**Requirement:** In the listing below, tally each line that contains "labels". Reply with the total only.

(Material to process begins)

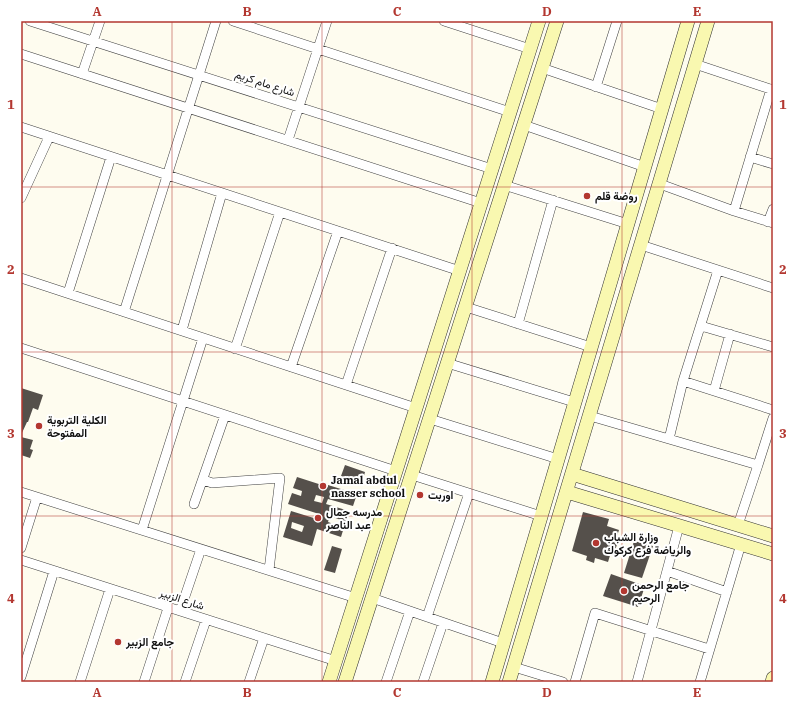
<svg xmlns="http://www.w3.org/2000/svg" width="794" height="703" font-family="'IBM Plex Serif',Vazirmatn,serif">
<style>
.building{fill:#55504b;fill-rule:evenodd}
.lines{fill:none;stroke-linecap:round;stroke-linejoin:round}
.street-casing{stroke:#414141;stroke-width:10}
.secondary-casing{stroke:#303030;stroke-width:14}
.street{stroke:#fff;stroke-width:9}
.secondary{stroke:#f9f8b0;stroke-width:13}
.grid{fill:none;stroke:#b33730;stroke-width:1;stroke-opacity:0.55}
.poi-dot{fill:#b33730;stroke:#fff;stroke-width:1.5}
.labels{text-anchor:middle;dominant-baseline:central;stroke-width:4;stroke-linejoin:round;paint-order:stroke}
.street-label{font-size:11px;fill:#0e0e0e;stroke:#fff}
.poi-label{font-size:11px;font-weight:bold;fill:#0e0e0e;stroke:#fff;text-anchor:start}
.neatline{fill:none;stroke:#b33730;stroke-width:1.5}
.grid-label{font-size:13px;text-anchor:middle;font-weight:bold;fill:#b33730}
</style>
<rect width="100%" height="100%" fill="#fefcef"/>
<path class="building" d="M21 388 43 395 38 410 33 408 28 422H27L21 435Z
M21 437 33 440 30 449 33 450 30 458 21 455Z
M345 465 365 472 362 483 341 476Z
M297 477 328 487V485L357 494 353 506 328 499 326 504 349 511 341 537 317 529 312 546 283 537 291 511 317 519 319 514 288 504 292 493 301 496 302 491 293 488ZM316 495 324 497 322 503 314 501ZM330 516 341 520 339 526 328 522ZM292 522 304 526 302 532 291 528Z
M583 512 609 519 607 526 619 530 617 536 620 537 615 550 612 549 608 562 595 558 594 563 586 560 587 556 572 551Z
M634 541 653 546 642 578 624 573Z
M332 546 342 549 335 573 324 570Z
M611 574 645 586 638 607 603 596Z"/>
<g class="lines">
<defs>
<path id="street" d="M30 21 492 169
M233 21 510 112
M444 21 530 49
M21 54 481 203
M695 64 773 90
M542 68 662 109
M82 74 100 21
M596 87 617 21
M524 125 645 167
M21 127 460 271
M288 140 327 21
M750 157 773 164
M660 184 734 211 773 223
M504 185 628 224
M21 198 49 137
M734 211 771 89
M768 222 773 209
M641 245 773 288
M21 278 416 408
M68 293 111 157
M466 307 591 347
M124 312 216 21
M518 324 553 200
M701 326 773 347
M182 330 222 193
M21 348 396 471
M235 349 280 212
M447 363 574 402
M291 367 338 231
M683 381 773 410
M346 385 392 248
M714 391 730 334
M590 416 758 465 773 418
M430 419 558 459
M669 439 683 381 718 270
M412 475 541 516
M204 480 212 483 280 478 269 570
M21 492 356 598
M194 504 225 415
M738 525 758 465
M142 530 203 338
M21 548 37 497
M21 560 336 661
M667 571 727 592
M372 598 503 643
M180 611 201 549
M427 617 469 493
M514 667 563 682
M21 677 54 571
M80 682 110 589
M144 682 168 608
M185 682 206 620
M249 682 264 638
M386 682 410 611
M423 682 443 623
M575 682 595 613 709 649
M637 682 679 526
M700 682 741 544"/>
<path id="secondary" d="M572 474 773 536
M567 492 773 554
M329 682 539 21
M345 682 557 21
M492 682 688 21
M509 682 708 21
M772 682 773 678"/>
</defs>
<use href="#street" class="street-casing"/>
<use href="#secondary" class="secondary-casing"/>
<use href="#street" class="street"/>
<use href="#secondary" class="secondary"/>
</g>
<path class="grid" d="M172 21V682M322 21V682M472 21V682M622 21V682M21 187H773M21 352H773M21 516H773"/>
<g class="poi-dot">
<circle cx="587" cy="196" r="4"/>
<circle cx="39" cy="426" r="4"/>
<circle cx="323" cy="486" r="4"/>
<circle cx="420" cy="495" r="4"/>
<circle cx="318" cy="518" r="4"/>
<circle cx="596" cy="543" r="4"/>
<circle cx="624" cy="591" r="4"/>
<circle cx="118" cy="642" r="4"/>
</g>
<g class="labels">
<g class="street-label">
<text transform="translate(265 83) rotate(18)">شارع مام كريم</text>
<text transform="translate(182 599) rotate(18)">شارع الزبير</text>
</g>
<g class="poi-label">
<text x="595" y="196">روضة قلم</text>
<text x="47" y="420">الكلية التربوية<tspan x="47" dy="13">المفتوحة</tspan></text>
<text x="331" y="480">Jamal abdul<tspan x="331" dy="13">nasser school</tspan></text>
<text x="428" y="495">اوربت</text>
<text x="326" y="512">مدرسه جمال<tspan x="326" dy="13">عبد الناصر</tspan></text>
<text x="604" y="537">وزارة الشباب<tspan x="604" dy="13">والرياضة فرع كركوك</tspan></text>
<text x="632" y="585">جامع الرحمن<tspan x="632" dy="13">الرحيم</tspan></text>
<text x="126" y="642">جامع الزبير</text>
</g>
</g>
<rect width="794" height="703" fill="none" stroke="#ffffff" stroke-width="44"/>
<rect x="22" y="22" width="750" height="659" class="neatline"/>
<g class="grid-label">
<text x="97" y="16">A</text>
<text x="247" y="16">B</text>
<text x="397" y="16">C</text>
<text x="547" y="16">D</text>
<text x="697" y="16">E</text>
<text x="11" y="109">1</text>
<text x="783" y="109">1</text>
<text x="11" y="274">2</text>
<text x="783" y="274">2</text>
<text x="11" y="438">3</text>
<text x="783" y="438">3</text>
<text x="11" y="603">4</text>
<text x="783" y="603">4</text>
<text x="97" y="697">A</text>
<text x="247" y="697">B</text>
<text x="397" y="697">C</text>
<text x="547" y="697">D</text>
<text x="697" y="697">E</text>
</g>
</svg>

(Material to process ends)

**Response to this task:** 2